=== TEKS SUMBER ===
◆ ◆ ◆ ◆
Kaum Pengambil dan Peninggal

Dalam novelnya yang mencerahkan, Ishmael, Daniel Quinn membagi umat manusia menjadi dua kelompok: kaum peninggal dan pengambil. Kaum peninggal mewakili apa yang sekarang sering disebut sebagai kelompok masyarakat terasing, suku primitif, kaum nomaden yang selalu dianggap bodoh, ketinggalan zaman, primitif dan tak beradab. Kelompok-kelompok ini yang meliputi berbagai kelompok seperti Indian, aborigin, dayak, mormon, suku anak dalam, masai dan lain-lain, biasanya tinggal di daerah-daerah terpencil, jauh dari modernitas, terpencil, tetapi menghormati alam dan mempraktekkan kepemilikan komunal.
Di sisi lain adalah kelompok pengambil yang mewakili sebagian besar masyarakat dunia yang mengklaim dirinya unggul, berbudaya, beradab, berteknologi, dan modern. Ironisnya kelompok inilah yang mengkampanyekan pembangunan tanpa batas. Mengeruk sumber daya alam secara gila-gilaan dan memboroskan energi demi kesejahteraan. Alam tak lain adalah komoditas yang bisa dijual dan dimiliki semaunya. Mereka menganggap bukan bagian dari alam dan tak terikat padanya serta tak punya kewajiban memperlakukannya dengan adil. Seolah-olah mereka tak terikat dengan hukum alam dan berhak membuat hukumnya sendiri yang lepas dari hukum alam.
Dengan dalih sebagai khalifah di muka bumi yang dipilih oleh Tuhan sendiri, kelompok ini mengubah bentang alam sesuai dengan keinginannya, memusnahkan spesies binatang dan tumbuhan bahkan mengubah wajah dunia, mengotori udara, air dan tanah sekaligus memarjinalkan kelompok minoritas yang tak sepaham dengan paham pertumbuhan dan modernitas paling canggih yang dianutnya.
Dengan dalih sebagai kaum terpilih (dan yang paling sempurna), kaum pemngambil merasa paling berhak memonopoli alam, menentukan mana spesies yang harus dipertahankan dan mana yang pantas dimusnahkan. “Bahkan binatang pemangsa yang paling kuat pun tak membunuh mangsanya melebihi kebutuhannya. Binatang pemangsa tak pernah memusnahkan saingannya,” kata Ishmael kepada muridnya.
◆ ◆ ◆ ◆
=== BLOK DATA ===

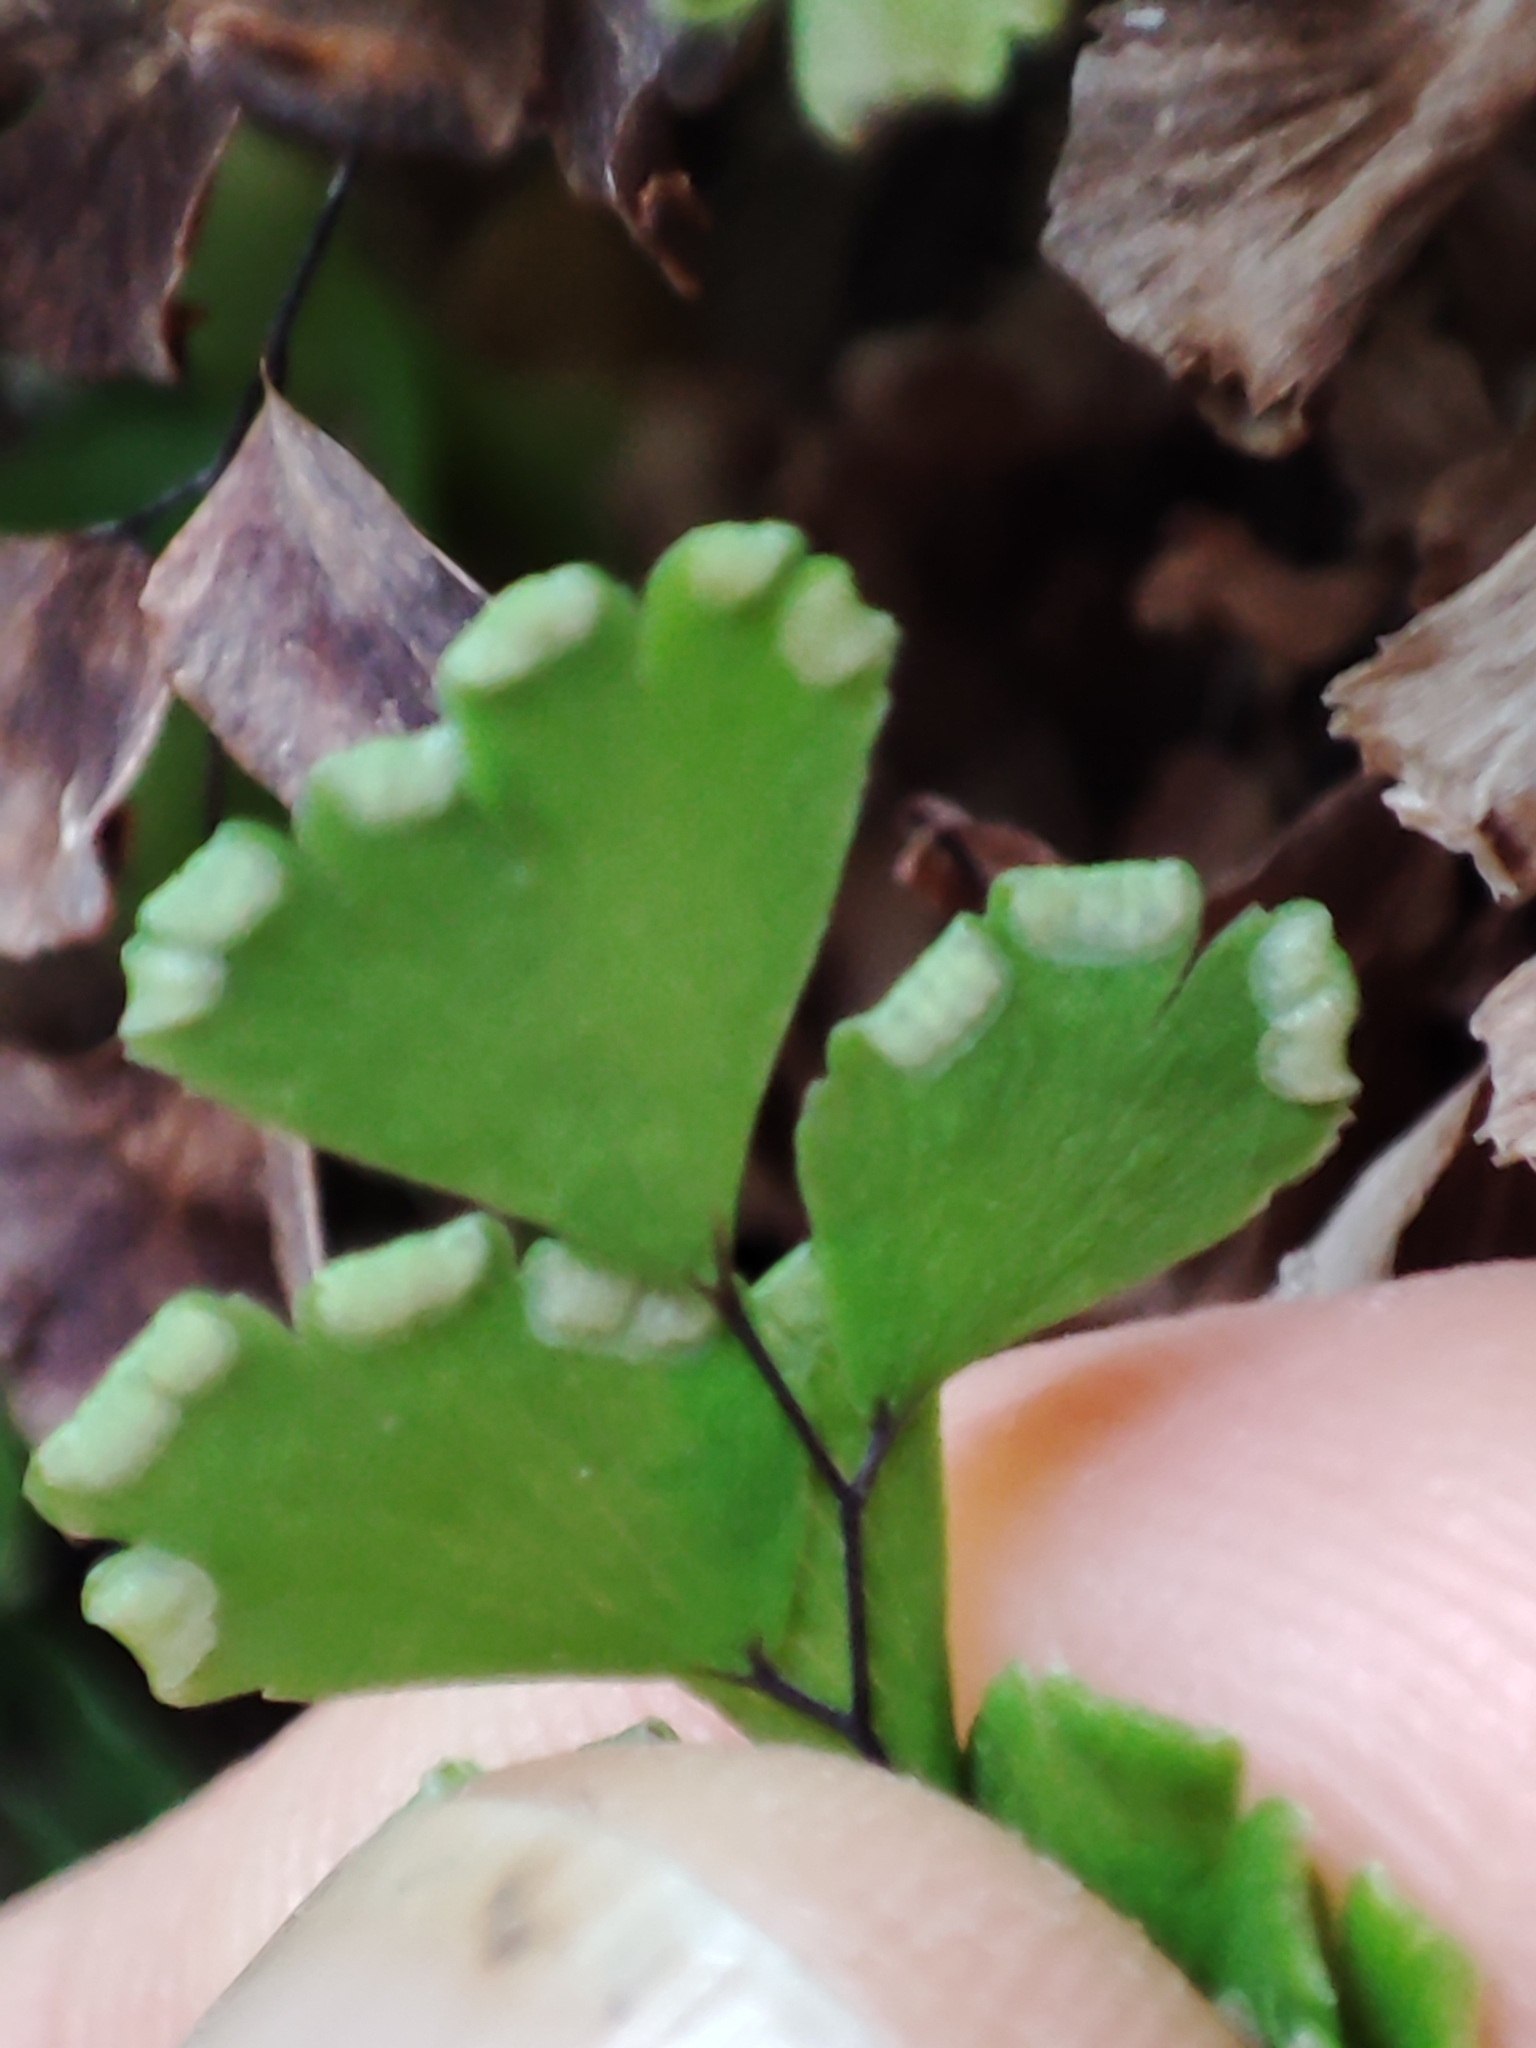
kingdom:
◆ ◆ ◆ ◆
=== TUJUAN TUGAS ===
(A) Tuliskan kembali bagian teks sumber mulai dari "Dengan dalih sebagai khalifah" sampai dengan "Ishmael kepada muridnya.", tanpa mengubah satu kata pun.
(B) Tentukan apakah tiap pernyataan berikut sesuai dengan teks sumber, lalu jawab ya atau tidak disertai kutipan kata-kata penentu dari teks sumber: (i) Kaum peninggal mempraktekkan kepemilikan komunal. (ii) Kelompok pengambil menganggap dirinya bagian dari alam. (iii) Binatang pemangsa yang paling kuat membunuh mangsanya melebihi kebutuhannya.
Data yang disajikan tidak berkaitan dengan teks sumber.

=== HASIL PER TUGAS ===
(A)
Dengan dalih sebagai khalifah di muka bumi yang dipilih oleh Tuhan sendiri, kelompok ini mengubah bentang alam sesuai dengan keinginannya, memusnahkan spesies binatang dan tumbuhan bahkan mengubah wajah dunia, mengotori udara, air dan tanah sekaligus memarjinalkan kelompok minoritas yang tak sepaham dengan paham pertumbuhan dan modernitas paling canggih yang dianutnya.
Dengan dalih sebagai kaum terpilih (dan yang paling sempurna), kaum pemngambil merasa paling berhak memonopoli alam, menentukan mana spesies yang harus dipertahankan dan mana yang pantas dimusnahkan. “Bahkan binatang pemangsa yang paling kuat pun tak membunuh mangsanya melebihi kebutuhannya. Binatang pemangsa tak pernah memusnahkan saingannya,” kata Ishmael kepada muridnya.

(B)
(i) Ya: "menghormati alam dan mempraktekkan kepemilikan komunal"
(ii) Tidak: "Mereka menganggap bukan bagian dari alam dan tak terikat padanya"
(iii) Tidak: "Bahkan binatang pemangsa yang paling kuat pun tak membunuh mangsanya melebihi kebutuhannya."